The Prohibiting Adversarial Patents (PAPA) Act: In September 2023, Representatives Scott Fitzgerald (R-WI), Mike Gallagher (R-WI), Darrell Issa (R-CA), and Blaine Luetkemeyer (R-MO) introduced legislation that raises a number of concerns. With the well-intended goal of protecting U.S. national security, the PAPA Act has the potential to trigger significant unintended consequences. These include potential retaliatory moves by China and other nations to suspend or render unenforceable patents owned by American companies, further enabling the theft of American IP overseas. The actions called for by the bill may well violate U.S. treaty obligations, which would, in turn, embolden other nations to violate IP-related treaties in various ways. In addition, confiscating patents, or rendering them unenforceable, violates basic principles of property and, therefore, could weaken the concept of patents as property rights. These and other considerations are of the utmost importance as U.S. lawmakers study the full scope of the PAPA Act. C4IP stands ready to work with Members of Congress to address the threat posed by foreign entities while maintaining the integrity of the U.S. patent system.
The Improving Efficiency to Increase Competition Act: In January 2024, Senators Thom Tillis (R-NC) and Chris Coons (D-DE) introduced legislation intended to reduce the administrative burden on universities and other institutions that receive federal research grants so that they can focus more intently on producing new innovations. Specifically, the legislation would direct the Government Accountability Office (GAO) to conduct a study on intellectual property reporting requirements under the Bayh-Dole Act, which vary between federal agencies. Such a study will offer important insights into how the government can make the reporting process more efficient and remove barriers that may have inhibited the development of new inventions.

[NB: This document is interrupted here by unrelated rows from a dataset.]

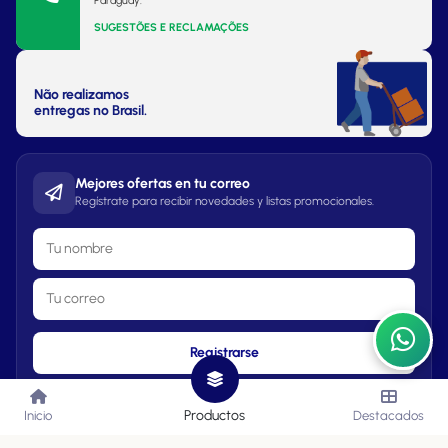
Paraguay.
SUGESTÕES E RECLAMAÇÕES
Não realizamos
entregas no Brasil.
Mejores ofertas en tu correo
Regístrate para recibir novedades y listas promocionales.
Registrarse
Productos
Inicio
Destacados
Lista de Precios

The Interagency Patent Coordination and Improvement Act of 2023: In January 2023, Senators Dick Durbin (D-IL), Chris Coons (D-DE), Thom Tillis (R-NC), and Chuck Grassley (R-IA) introduced the Interagency Patent Coordination and Improvement Act of 2023. The bill would create an interagency task force to share patent filing information and technical assistance between USPTO and FDA officials. IP experts warn that interagency entanglement could weaken the patent system by inserting officials from multiple federal agencies – without patent law expertise – into the examination process. They submit that it is premature to implement such substantial changes without conducting a thorough evidence-based study.